Lucetta went over to the canoe, chipped a bit of the daubing from one of the seams, and tasted it appraisingly.
"It tastes like spruce-gum," she offered; "do you suppose it can be?"
Prime ate a little in his turn and confirmed the guess. "That is about what it is," he decided. "The next thing is to find out how they contrive to get enough of it. I wonder if they tap the trees as we do sugar-maples?"
"If we could find a tree that has been broken," Lucetta suggested. And then: "How have we managed to live so long without learning some of these perfectly simple things, Cousin Donald?"
"Too much education and too little instinct," he scoffed. "To-morrow morning I'll climb trees and become a gum-gatherer. It seems inexpressibly humbling to think that a small hole in a piece of birch bark is all that prevents us from going on our way rejoicing. Never mind, there is another day coming, and if there isn't, success or failure won't make any considerable difference to either of us."
Bright and early the next morning they tried the spruce-gum experiment. Prime found that he could have plenty of it for the gathering, and when they had a sufficient quantity they melted it in one of the empty vegetable tins and used it as a glue with which to make the patch adhere. The result was not entirely satisfactory. The melted gum hardened quickly, but it became so brittle that a touch would loosen it.

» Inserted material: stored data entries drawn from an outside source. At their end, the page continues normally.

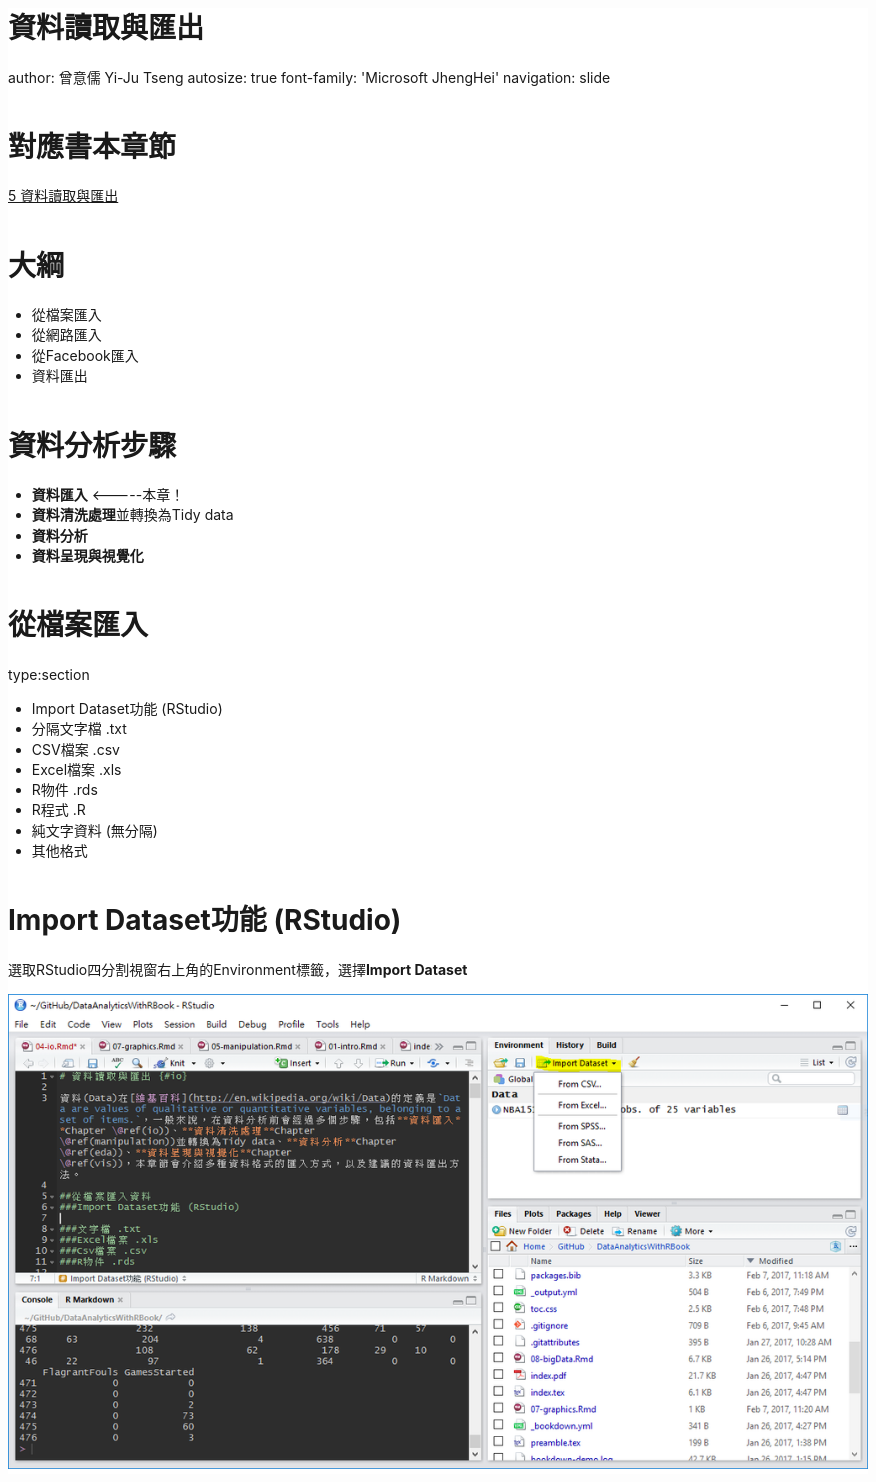 資料讀取與匯出
========================================================
author: 曾意儒 Yi-Ju Tseng
autosize: true
font-family: 'Microsoft JhengHei'
navigation: slide

對應書本章節
========================================================
[5 資料讀取與匯出](http://yijutseng.github.io/DataScienceRBook/io.html)

大綱
====================================
- 從檔案匯入
- 從網路匯入
- 從Facebook匯入
- 資料匯出

資料分析步驟
====================================
- **資料匯入** <-----本章！
- **資料清洗處理**並轉換為Tidy data
- **資料分析**
- **資料呈現與視覺化**

從檔案匯入
====================================
type:section
- Import Dataset功能 (RStudio)
- 分隔文字檔 .txt
- CSV檔案 .csv
- Excel檔案 .xls
- R物件 .rds
- R程式 .R
- 純文字資料 (無分隔)
- 其他格式

Import Dataset功能 (RStudio)
====================================
選取RStudio四分割視窗右上角的Environment標籤，選擇**Import Dataset**

![plot of chunk unnamed-chunk-1](figures/import.png)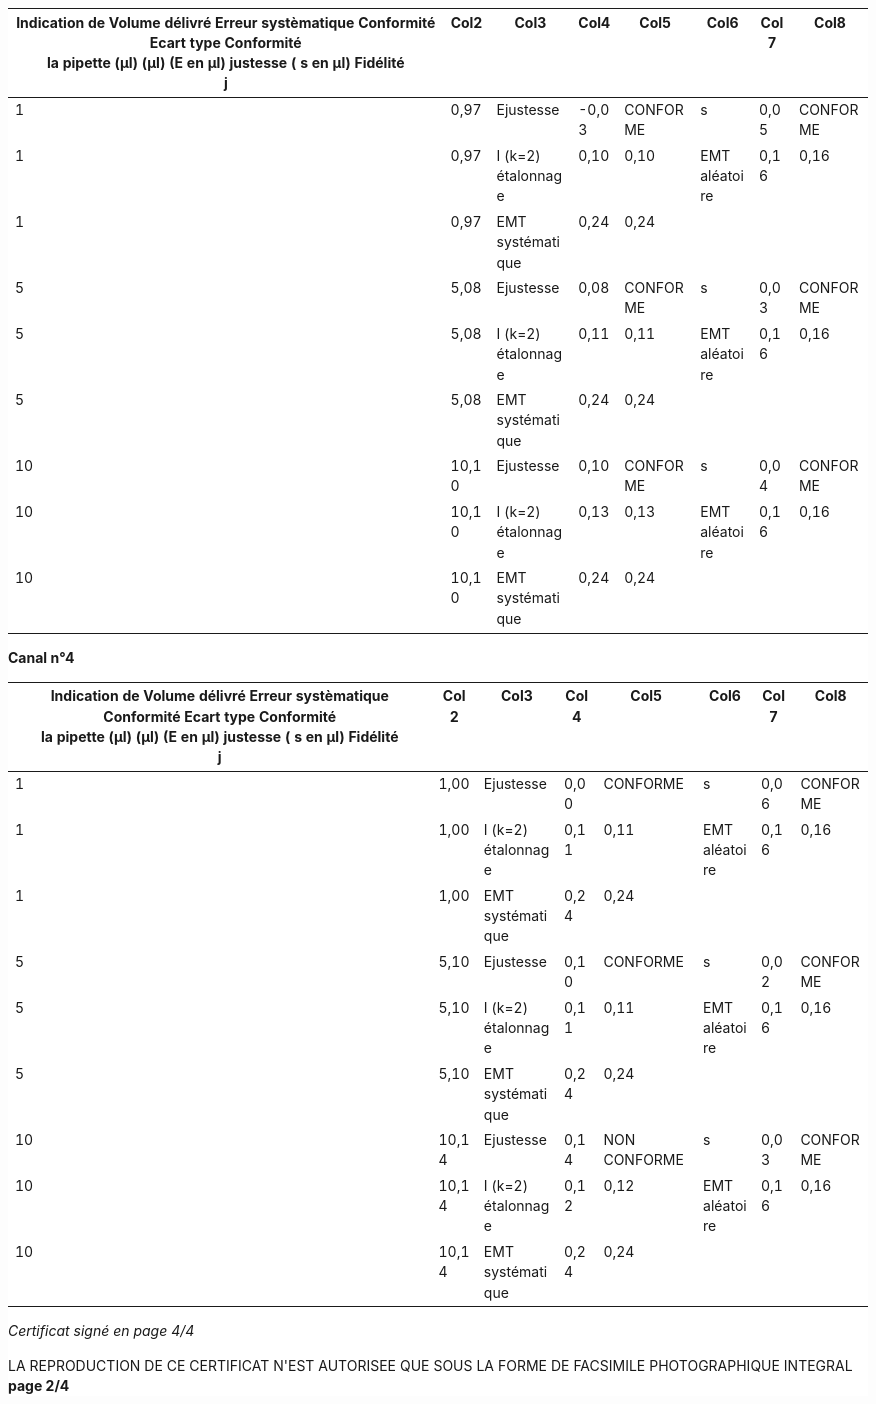 


|Indication de Volume délivré Erreur systèmatique Conformité Ecart type Conformité<br>la pipette (µl) (µl) (E en µl) justesse ( s en µl) Fidélité<br>j|Col2|Col3|Col4|Col5|Col6|Col7|Col8|
|---|---|---|---|---|---|---|---|
|1|0,97|Ejustesse|-0,03|CONFORME|s|0,05|CONFORME|
|1|0,97|I (k=2)<br>étalonnage|0,10|0,10|EMT<br>aléatoire|0,16|0,16|
|1|0,97|EMT<br>systématique|0,24|0,24||||
|5|5,08|Ejustesse|0,08|CONFORME|s|0,03|CONFORME|
|5|5,08|I (k=2)<br>étalonnage|0,11|0,11|EMT<br>aléatoire|0,16|0,16|
|5|5,08|EMT<br>systématique|0,24|0,24||||
|10|10,10|Ejustesse|0,10|CONFORME|s|0,04|CONFORME|
|10|10,10|I (k=2)<br>étalonnage|0,13|0,13|EMT<br>aléatoire|0,16|0,16|
|10|10,10|EMT<br>systématique|0,24|0,24||||


**Canal n°4**














|Indication de Volume délivré Erreur systèmatique Conformité Ecart type Conformité<br>la pipette (µl) (µl) (E en µl) justesse ( s en µl) Fidélité<br>j|Col2|Col3|Col4|Col5|Col6|Col7|Col8|
|---|---|---|---|---|---|---|---|
|1|1,00|Ejustesse|0,00|CONFORME|s|0,06|CONFORME|
|1|1,00|I (k=2)<br>étalonnage|0,11|0,11|EMT<br>aléatoire|0,16|0,16|
|1|1,00|EMT<br>systématique|0,24|0,24||||
|5|5,10|Ejustesse|0,10|CONFORME|s|0,02|CONFORME|
|5|5,10|I (k=2)<br>étalonnage|0,11|0,11|EMT<br>aléatoire|0,16|0,16|
|5|5,10|EMT<br>systématique|0,24|0,24||||
|10|10,14|Ejustesse|0,14|NON CONFORME|s|0,03|CONFORME|
|10|10,14|I (k=2)<br>étalonnage|0,12|0,12|EMT<br>aléatoire|0,16|0,16|
|10|10,14|EMT<br>systématique|0,24|0,24||||


_Certificat signé en page 4/4_

LA REPRODUCTION DE CE CERTIFICAT N'EST AUTORISEE QUE SOUS LA FORME DE FACSIMILE PHOTOGRAPHIQUE INTEGRAL **page 2/4**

"This is where we set up a laboratory for original research," Lucetta said, laughing. "I wonder if some more cooking would do it any good."
"'The ruling passion strong in death,'" Prime quoted with good-natured sarcasm. "You are a born cook. Let's try it."
They tried it and merely succeeded in making the product still more brittle. They then tried adding a little grease from the fat pork to make it more flexible, and that ruined it completely.
"Two civilized brains, college-trained to a piano-polish finish, and not a single workable idea between them," Prime derided. "It's humiliating—disgusting!"